The United States will fall short by a third on its commitment under the Paris climate treaty to reduce greenhouse gas emissions, according to a report released Wednesday in San Francisco.
A crescendo of efforts at the sub-national level by states, cities and business to shrink the country’s carbon footprint will not fully compensate for President Donald Trump’s decision to scrap his predecessor’s climate policies and promote the use of fossil fuels, it found.
“The Obama target was always going to be a stretch,” co-author Paul Bodnar, managing director of the Rocky Mountain Institute, told journalists.
“This work shows definitively that states, cities and businesses have the power to bring the nation to the brink of that ambitious target through their own authorities.”
Financed by former New York mayor Michael Bloomberg, the “Fulfilling America’s Pledge” report kicks off the three-day Global Climate Action Summit, a gathering of several thousand governors, mayors, business leaders and climate activists from around the world.
“Current federal and real economy commitments, combined with market forces, will drive US emissions to 17 percent below 2005 levels by 2025 — roughly two-thirds of the way to the original US target,” the report found.

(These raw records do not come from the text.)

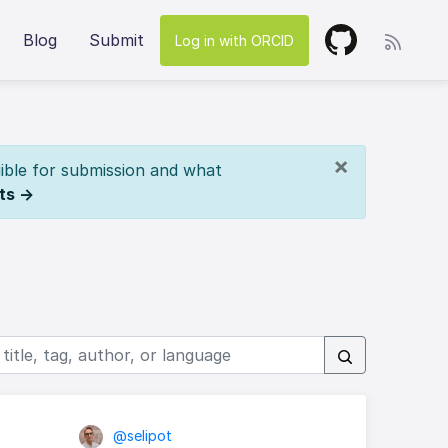
Blog
Submit
Log in with ORCID
×
ible for submission and what
ts →
@selipot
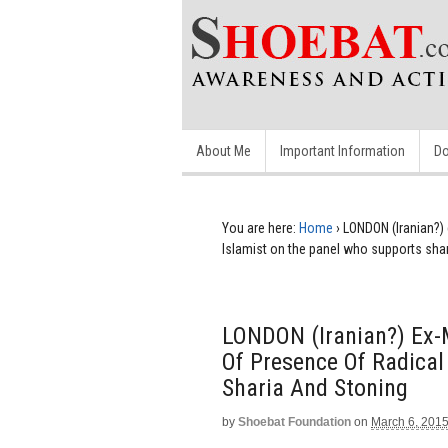
About Me
Important Information
Do
You are here:
Home
›
LONDON (Iranian?)
Islamist on the panel who supports sha
LONDON (Iranian?) Ex-
Of Presence Of Radical
Sharia And Stoning
by
Shoebat Foundation
on
March 6, 201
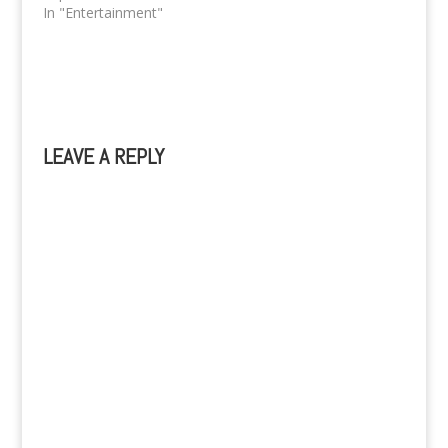
In "Entertainment"
LEAVE A REPLY
A
l
t
e
r
n
a
t
i
v
e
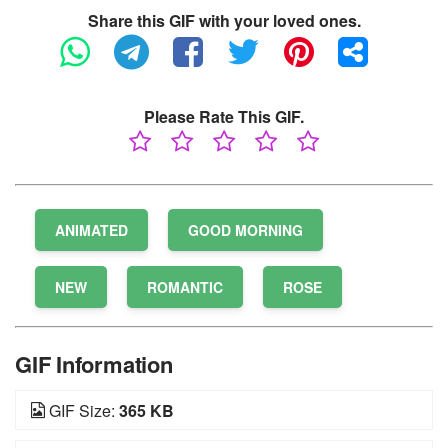
Share this GIF with your loved ones.
Please Rate This GIF.
ANIMATED
GOOD MORNING
NEW
ROMANTIC
ROSE
GIF Information
GIF Size:
365 KB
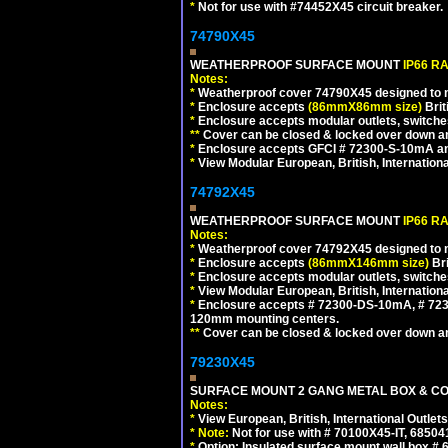
*
Not for use with #74452X45 circuit breaker.
74790X45
WEATHERPROOF SURFACE MOUNT
IP66 R
Notes:
*
Weatherproof cover 74790X45 designed to mai
*
Enclosure accepts
(86mmX86mm size)
Brit
*
Enclosure accepts modular outlets, switches
**
Cover can be closed & locked over down angl
*
Enclosure accepts GFCI # 72300-S-10mA and 
*
View Modular European, British, Internationa
74792X45
WEATHERPROOF SURFACE MOUNT
IP66 R
Notes:
*
Weatherproof cover 74792X45 designed to mai
*
Enclosure accepts
(86mmX146mm size)
Bri
*
Enclosure accepts modular outlets, switche
*
View Modular European, British, Internationa
*
Enclosure accepts # 72300-DS-10mA, # 72300
120mm mounting centers.
**
Cover can be closed & locked over down angl
79230X45
SURFACE MOUNT 2 GANG METAL BOX & CO
Notes:
*
View European, British, International Outlets
*
Note:
Not for use with # 70100X45-IT, 6850
*
Option: Insulated surface mount wall box #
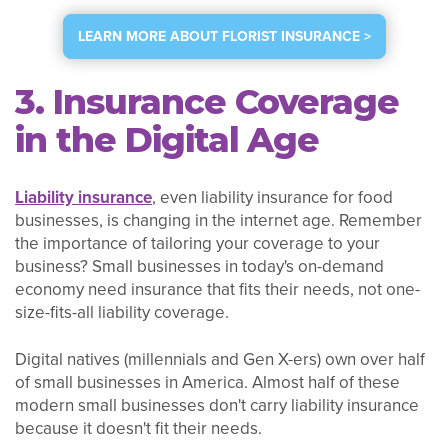
LEARN MORE ABOUT FLORIST INSURANCE >
3. Insurance Coverage
in the Digital Age
Liability insurance
, even liability insurance for food
businesses, is changing in the internet age. Remember
the importance of tailoring your coverage to your
business? Small businesses in today's on-demand
economy need insurance that fits their needs, not one-
size-fits-all liability coverage.
Digital natives (millennials and Gen X-ers) own over half
of small businesses in America. Almost half of these
modern small businesses don't carry liability insurance
because it doesn't fit their needs.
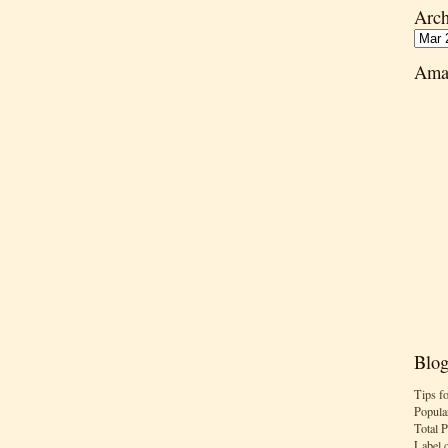
Arch
Ama
Blog
Tips f
Popula
Total 
Label 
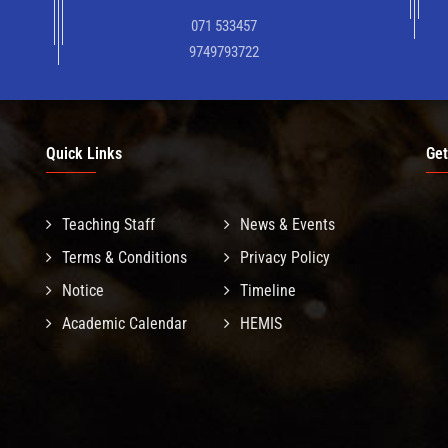
071 533457
9749793722
Quick Links
Get
Teaching Staff
News & Events
Terms & Conditions
Privacy Policy
Notice
Timeline
Academic Calendar
HEMIS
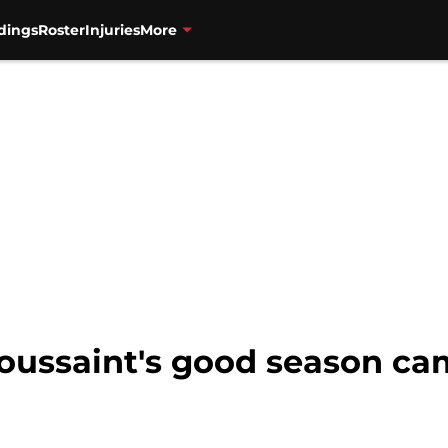
dings
Roster
Injuries
More
Toussaint's good season ca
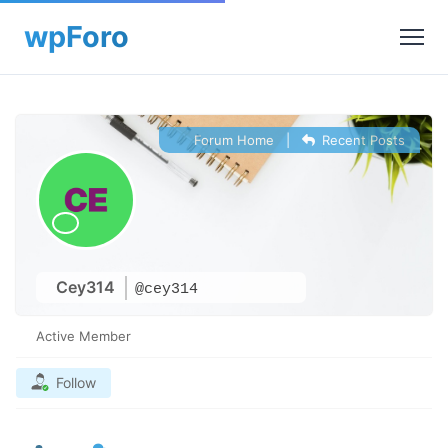
Forum Home
|
Recent Posts
Cey314
@cey314
Active Member
Follow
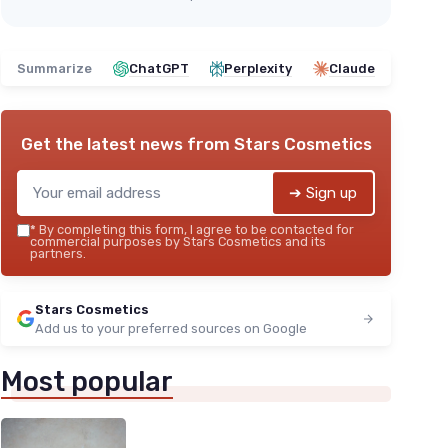
Summarize
ChatGPT
Perplexity
Claude
Get the latest news from
Stars Cosmetics
➔ Sign up
*
By completing this form, I agree to be contacted for
commercial purposes by Stars Cosmetics and its
partners.
Stars Cosmetics
Add us to your preferred sources on Google
Most popular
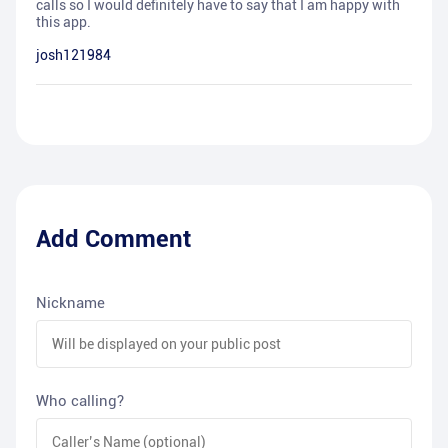
calls so I would definitely have to say that I am happy with
this app.
josh121984
Add Comment
Nickname
Who calling?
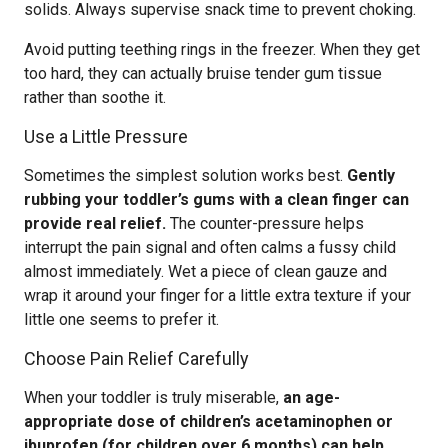
solids. Always supervise snack time to prevent choking.
Avoid putting teething rings in the freezer. When they get
too hard, they can actually bruise tender gum tissue
rather than soothe it.
Use a Little Pressure
Sometimes the simplest solution works best.
Gently
rubbing your toddler’s gums with a clean finger can
provide real relief.
The counter-pressure helps
interrupt the pain signal and often calms a fussy child
almost immediately. Wet a piece of clean gauze and
wrap it around your finger for a little extra texture if your
little one seems to prefer it.
Choose Pain Relief Carefully
When your toddler is truly miserable,
an age-
appropriate dose of children’s acetaminophen or
ibuprofen (for children over 6 months) can help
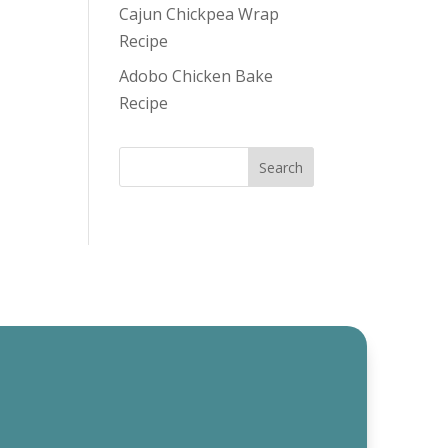
Cajun Chickpea Wrap
Recipe
Adobo Chicken Bake
Recipe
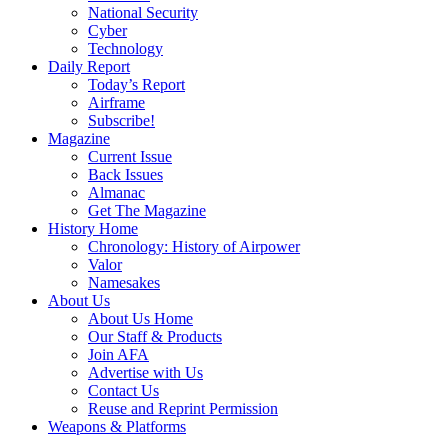
National Security
Cyber
Technology
Daily Report
Today’s Report
Airframe
Subscribe!
Magazine
Current Issue
Back Issues
Almanac
Get The Magazine
History Home
Chronology: History of Airpower
Valor
Namesakes
About Us
About Us Home
Our Staff & Products
Join AFA
Advertise with Us
Contact Us
Reuse and Reprint Permission
Weapons & Platforms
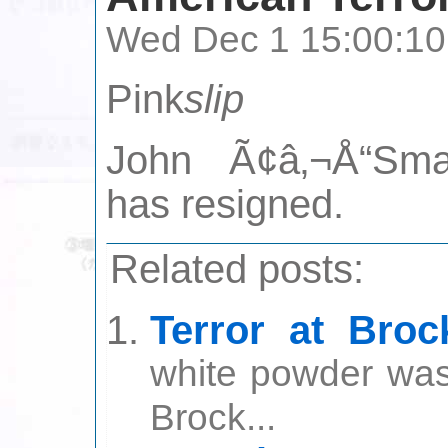
Wed Dec 1 15:00:10
Pink
slip
John Ã¢â‚¬Å“Smas
has resigned.
Related posts:
Terror at Broc
white powder was 
Brock...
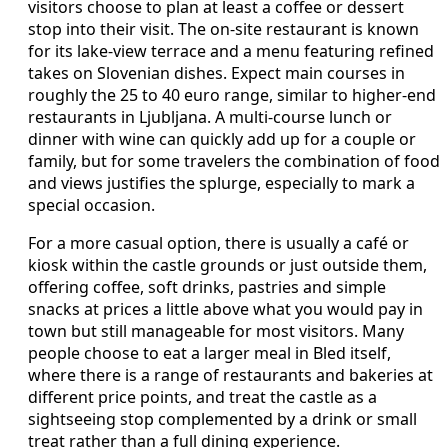
visitors choose to plan at least a coffee or dessert
stop into their visit. The on‑site restaurant is known
for its lake‑view terrace and a menu featuring refined
takes on Slovenian dishes. Expect main courses in
roughly the 25 to 40 euro range, similar to higher‑end
restaurants in Ljubljana. A multi‑course lunch or
dinner with wine can quickly add up for a couple or
family, but for some travelers the combination of food
and views justifies the splurge, especially to mark a
special occasion.
For a more casual option, there is usually a café or
kiosk within the castle grounds or just outside them,
offering coffee, soft drinks, pastries and simple
snacks at prices a little above what you would pay in
town but still manageable for most visitors. Many
people choose to eat a larger meal in Bled itself,
where there is a range of restaurants and bakeries at
different price points, and treat the castle as a
sightseeing stop complemented by a drink or small
treat rather than a full dining experience.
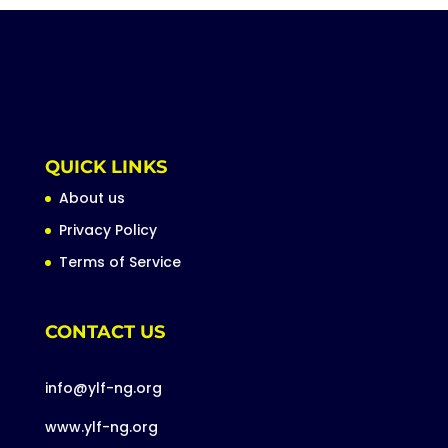
QUICK LINKS
About us
Privacy Policy
Terms of Service
CONTACT US
info@ylf-ng.org
www.ylf-ng.org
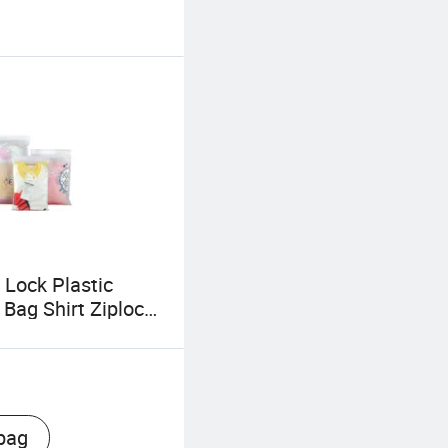
 Lock Plastic
 Bag Shirt Ziplock
bag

Under the 196-nation Paris Agreement, the United States made a voluntary pledge to cut carbon pollution 26-28 percent by 2025.
The 2015 treaty marked the first time that all countries — including emerging giants such as China and India — laid out specific targets for greening their economies.
The new projections are conservative in so far as they assume no help from the federal government over the next six years.
Filling the ’emissions gap’
But even without a Democrat in the White House in 2020, up to 90 percent of US targets could still be met if non-state actors double down on climate action, they found.
On Monday, outgoing governor Jerry Brown signed legislation committing the state to purging greenhouse gases from its electricity grid by 2045, replaced by energy generated mostly by solar and wind power.
“We all have the opportunity and the obligation to do our part to combat climate change,” he told AFP after signing the bill into law.
The fifth largest economy in the world, California has also adopted targets that would see its emissions fall at least 40 percent below 1990 levels by 2030.
Trump — who vowed to pull out of the Paris Agreement months after gaining office — wants to relax pollution rules for coal-fired power plants and roll back car-mileage standards, the twin pillars of President Barack Obama’s Clean Energy Plan.
He has also challenged the Golden State’s right to set it’s own vehicle fuel standards.
The transport sector is the single largest source of man-made greenhouse gases in the United States.
US mayors, governors and business leaders — under the banner “We Are Still In” — have pushed back by adopting more ambitious targets at the local level.
Taken together, these jurisdictions represent about half of the US economy, the equivalent of the third-largest country in the world, according to the report.
“Businesses, states and local governments have stepped in to fill the leadership gap,” said Lou Leonard, senior vice president for climate change and energy, WWF-US.
“But even more is needed to fill the remaining emissions gap and reduce risks from droughts, wildfires and superstorms bearing down on American communities.”
As if to illustrate the point, a monster hurricane exhibiting unusual patterns consistent with the influence of global warming is barrelling toward the US eastern seaboard, and projected to make landfall Thursday or Friday in the Carolinas.